In other words, he hasn’t proved it, but he’s argued that, here, rationality can’t do the job, for there are limits to our rationality. By setting limits to that rationality, to our own human experience, to our own finitude, we are in a position to reconcile better revelation, religion, and philosophy.
Notice how different that is from trying to prove equivalency between arguments. There are some points where they just don’t mesh, but by recognizing that we cannot solve these problems, that is itself an answer and a solution.
When Maimonides dies in 1204, a major controversy broke out. Those who read Maimonides—who are in northern Europe and not in Spain— realized how subversive he might be. There were even cases where his Guide was burned; scholars were involved in enormous fighting over the issue of how to interpret Judaism philosophically. Indeed, the Maimonidean controversy lasted for several centuries, and it really never ends.
Nevertheless, Maimonides survived as a significant scholar in Judaism because of his role as a legislator and as the author of the Mishneh Torah. Even if you didn’t like Maimonides the philosopher, you had to love him as an individual who had created this corpus of Jewish law. Therefore, you had to take him seriously after all.
Common Questions About Moses Maimonides
Moses Maimonides’s text More Nevuchim is one of the most controversial in all of Jewish literature.

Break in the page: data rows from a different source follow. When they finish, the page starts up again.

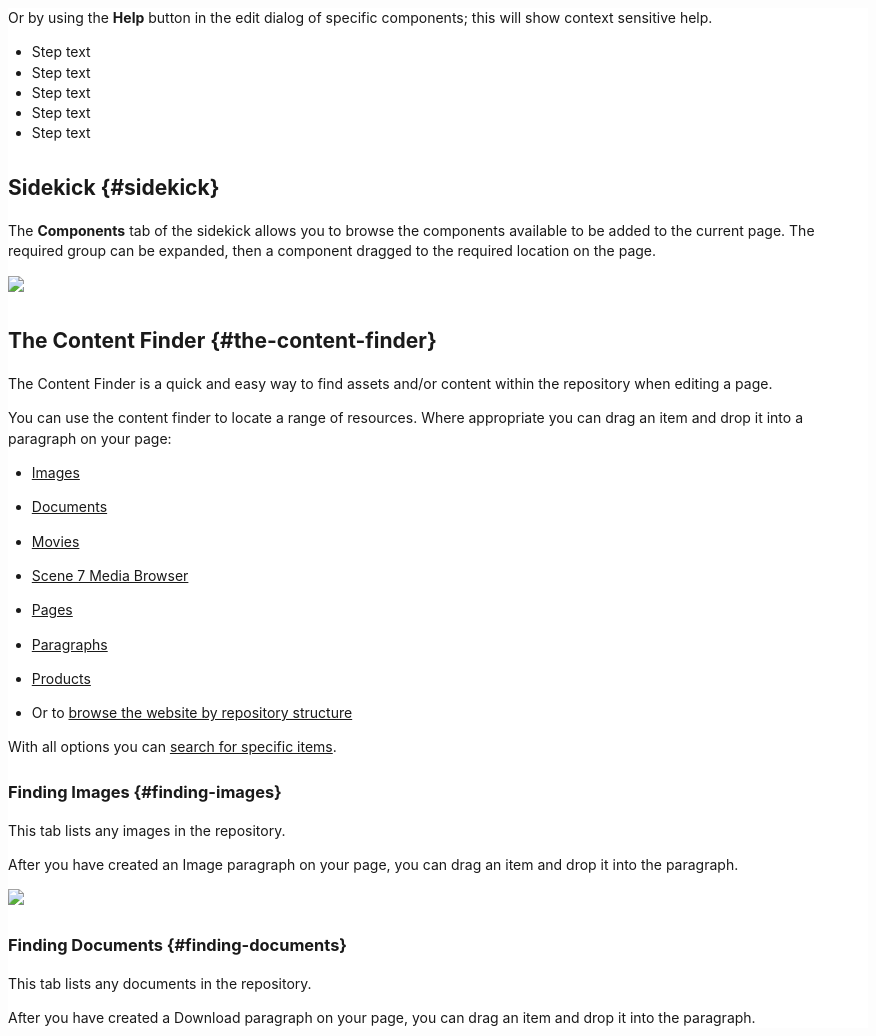 Or by using the **Help** button in the edit dialog of specific components; this will show context sensitive help.

* Step text
* Step text
* Step text
* Step text
* Step text

## Sidekick {#sidekick}

The **Components** tab of the sidekick allows you to browse the components available to be added to the current page. The required group can be expanded, then a component dragged to the required location on the page.

![](assets/chlimage_1-110.png) 

## The Content Finder {#the-content-finder}

The Content Finder is a quick and easy way to find assets and/or content within the repository when editing a page.

You can use the content finder to locate a range of resources. Where appropriate you can drag an item and drop it into a paragraph on your page:

* [Images](#finding-images)
* [Documents](#finding-documents)
* [Movies](#finding-movies)
* [Scene 7 Media Browser](/sites/administering/using/scene7.md#scene7contentbrowser)
* [](#products) [Pages](../../../sites/classic-ui-authoring/using/classic-page-author-env-tools.md#finding-pages)  

* [Paragraphs](#referencing-paragraphs-from-other-pages)
* [Products](../../../sites/classic-ui-authoring/using/classic-page-author-env-tools.md#products)
* Or to [browse the website by repository structure](#the-content-finder)

With all options you can [search for specific items](#the-content-finder).

### Finding Images {#finding-images}

This tab lists any images in the repository.

After you have created an Image paragraph on your page, you can drag an item and drop it into the paragraph.

![](assets/chlimage_1-111.png) 

### Finding Documents {#finding-documents}

This tab lists any documents in the repository.

After you have created a Download paragraph on your page, you can drag an item and drop it into the paragraph.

His writings provoked a battle between philosophers and traditionalists, and presented some intellectual problems including his lack of citations, his belief in teaching the Torah without pay, and his ideas about the inability of man to comprehend creation from our standpoint of reason and logic.
The 13 Principles of Jewish faith were composed by Maimonides and reside in all Jewish prayer books. They represent the fundamentals of the Jewish faith. There are 13 variations beginning with “I believe with complete faith that the Creator, blessed be his name…” In essence, they pay tribute to God as being the sole creator and a divine being.